* _Passage to read_
========================================================================

Why Don't Older Adults Use Senior Centers? Evidence from Adults Age 60 and Older in Massachusetts
Senior centers, gerontology, older adults, seniors, Massachusetts
Senior centers are an integral community resource, providing programs and services intended to meet the vast range of needs and interests of older adults. There is a growing literature describing senior center participants and benefits to participation, but little is known about those who choose not to participate at a local senior center. This presentation uniquely characterizes non-users of senior centers, based on a sample of community-dwelling adults aged 50+ from seven communities in Massachusetts (N = 9,462). To date, this is the largest data set that describes senior center usage. Most of the sample were women (60%) and in the 60-69 age group (36%). More than three quarters of the sample do not use the local senior center (77%). The most common reasons for non-usage were lack of interest (27%) and not feeling old enough (26%). There are significant differences in reasons of non-usage among age groups and gender (p < .001). Younger age groups’ (50-69) most popular reasons for non-usage were not feeling old enough, not having time, inconvenient senior center hours, and not knowing what is offered. In contrast, older age groups (80+) more frequently reported having no interest or using programs elsewhere. Men were more likely to report not being interested and not being familiar with what is offered. Women were more likely to report not having time, inconvenient hours of programming, and using programs elsewhere. Based on results from this study, this presentation will outline implications for the future of senior centers and their programming.

========================================================================

* _Dataset content_
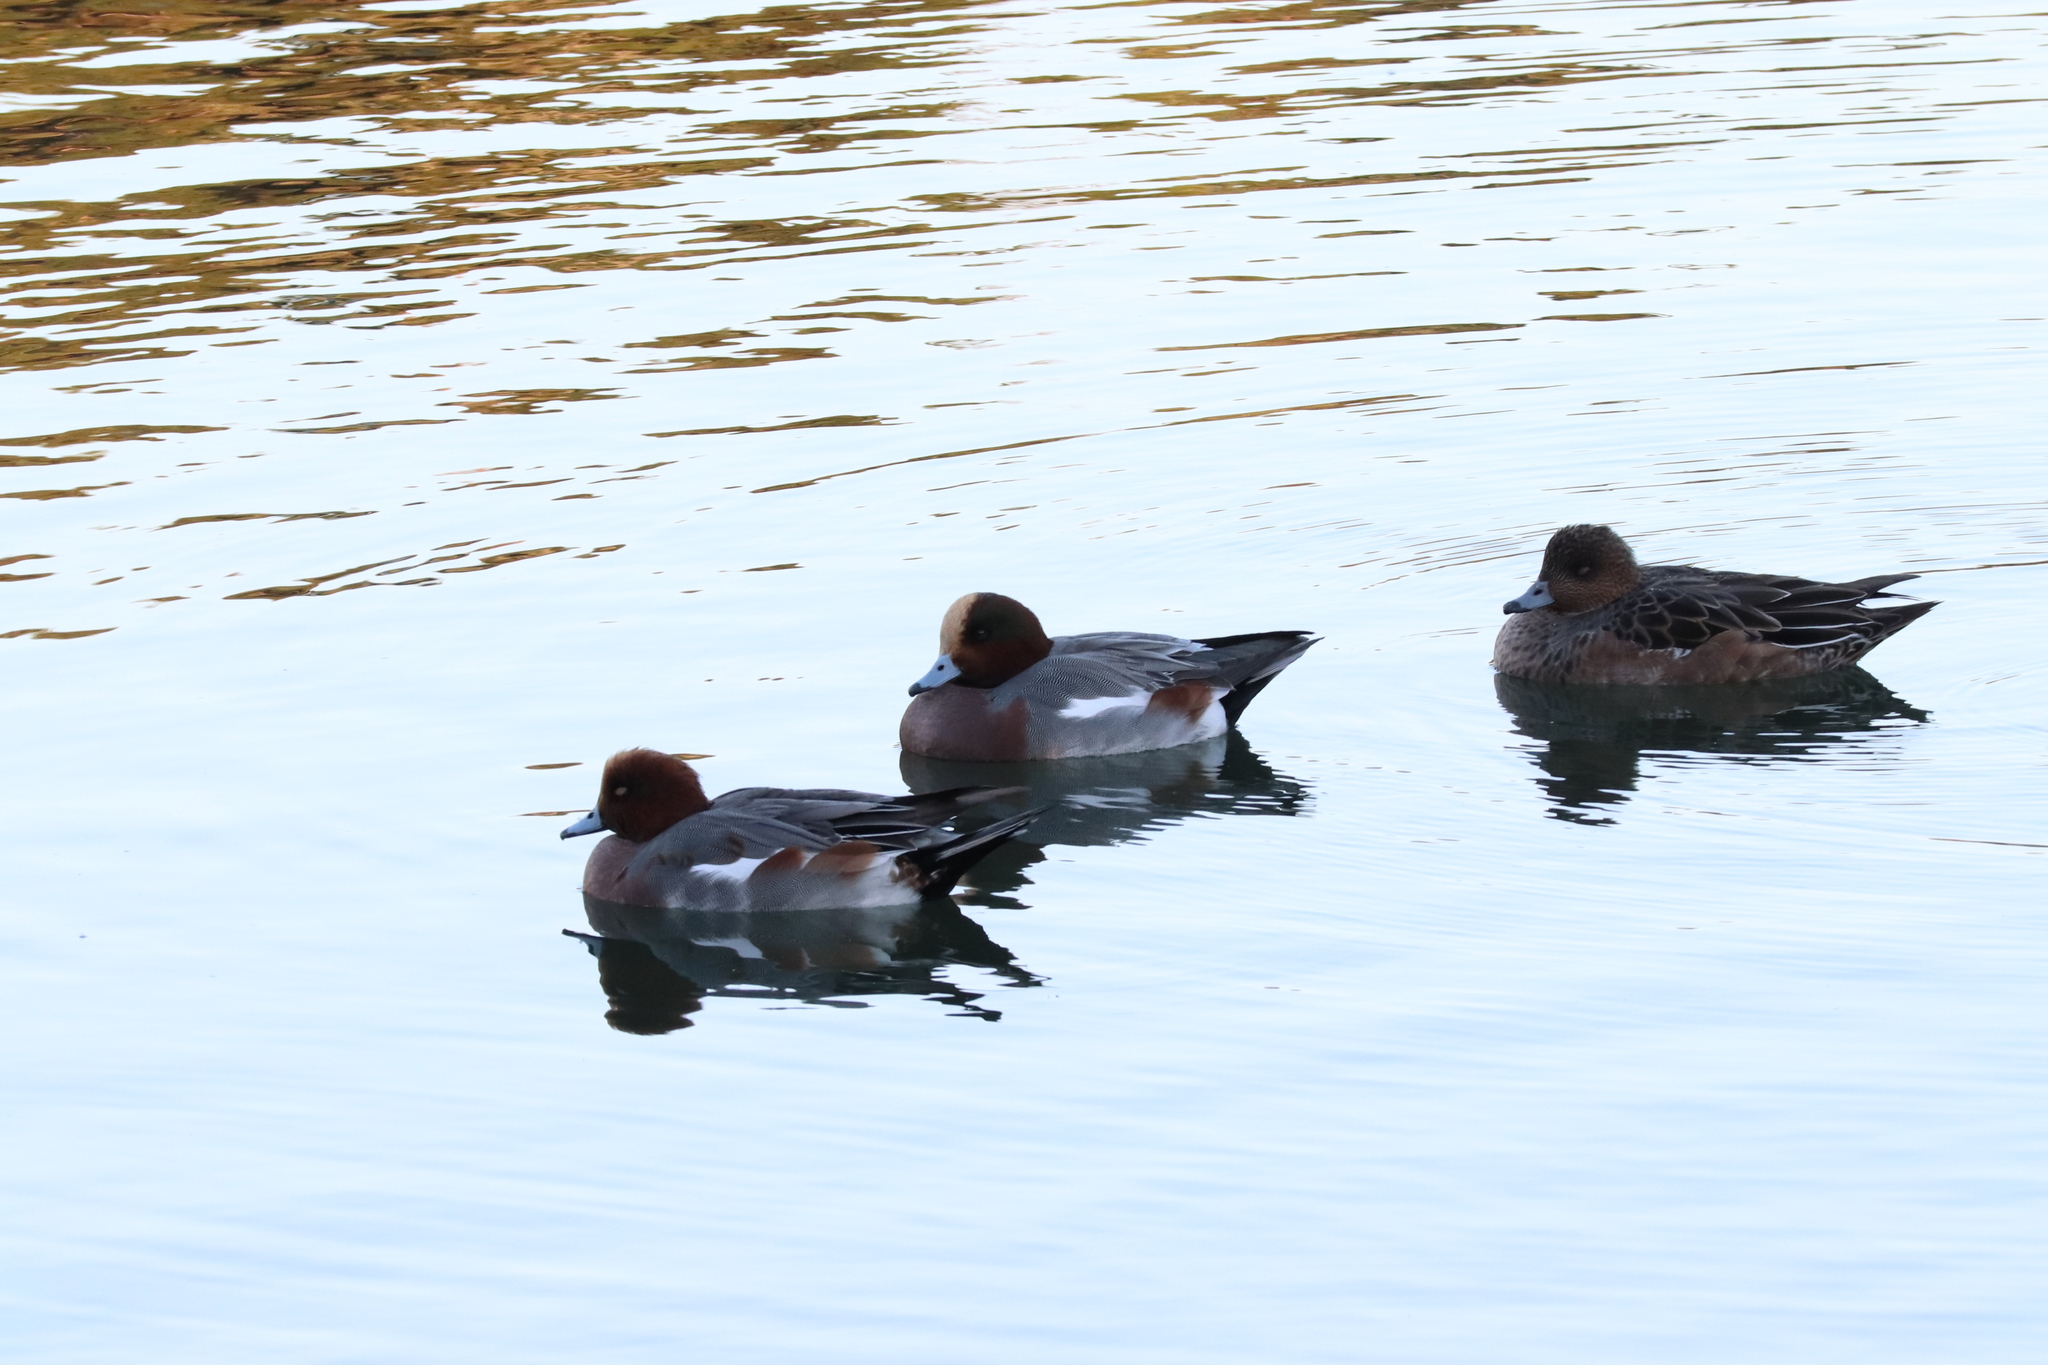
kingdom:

========================================================================

* _Stated exercise_
In the senior center study, what percentage of the sample does not use the local senior center?

* _Completed exercise_
77%